Plus, you have to consider the movement of the asteroid, as some just do not lazily float along in space. They spin and very rapidly, the doctor of planetary sciences said, who pointed out that a spacecraft would first need to stop the asteroid from moving first or else the bag or mesh would break.

But there is a concept that is being considered called “gravity tractor” but tests for that might be in a few decades, he said.

“… you’d spend a whole lot of energy with the rocket giving the tow. However, there are some concepts that people have that use a very, very massive spacecraft to ‘tow’ the asteroid using the spacecraft’s own gravity rather than cables!” Rivkin exclaimed.

DART team members inspect the spacecraft before it took off on its one-way mission. If a Dimorphos-sized asteroid (or bigger) were to threaten Earth, Dr. Andy Rivkin, the DART investigation team co-lead at the Johns Hopkins Applied Physics Laboratory, said NASA or other space agencies would build more DART-like spacecraft to handle the unwanted visitor. (NASA/Johns Hopkins APL)

What if Dimorphos hit the Earth?

Remember earlier when it was mentioned that Dimorphos has a diameter of 525 feet?
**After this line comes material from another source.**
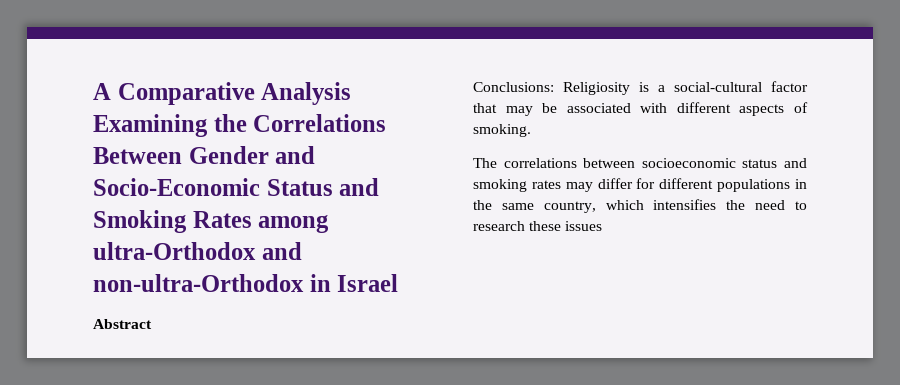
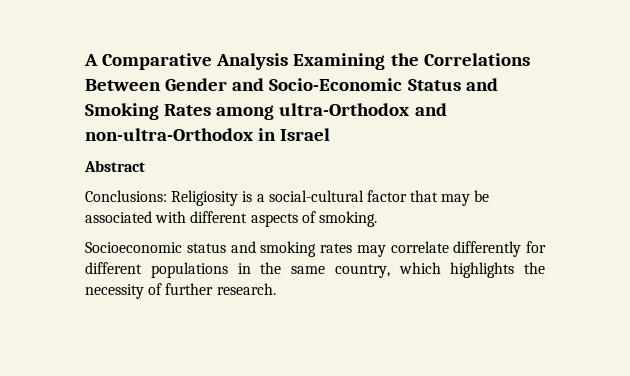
[473,158,736,168] The correlations between socioeconomic -> [85,242,182,253] Socioeconomic
[597,178,633,189] differ -> [390,241,522,257] correlate differently
[653,199,807,210] [473,221,603,231] intensifies the need to research these issues -> [450,262,545,278] [85,283,276,299] highlights the necessity of further research.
While we have the ability to see something that size coming from decades off, said Rivkin, something that size can still do some major damage if it fell to Earth.

“The spot where it hit would end up as a crater perhaps a mile wide, and there would be devastation for 50 or more miles. It would be a natural disaster unparalleled in human history if it were to hit a city with no warning,” he said.

Now, something bigger, say half a mile in size, were to hit the Earth? That would ruin humankind’s vacation plans.

But Rivkin reassured something that size does not happen often.

“Something about a half-mile in size, which is big enough to threaten human civilization, hits the earth about twice every million years. We know where all of those objects are, and none are in orbits we need to worry about. We do expect that it will eventually happen, but it will probably be tens of thousands of years in the future or more, and I’m confident that humankind will have the tools to deal with it then,” he said.

And by the off chance astronomers did not notice a half-a-mile-sized asteroid heading to Earth, it might take NASA and other space agencies a year or two to build a DART-like spacecraft and they might build more than one, said Rivkin.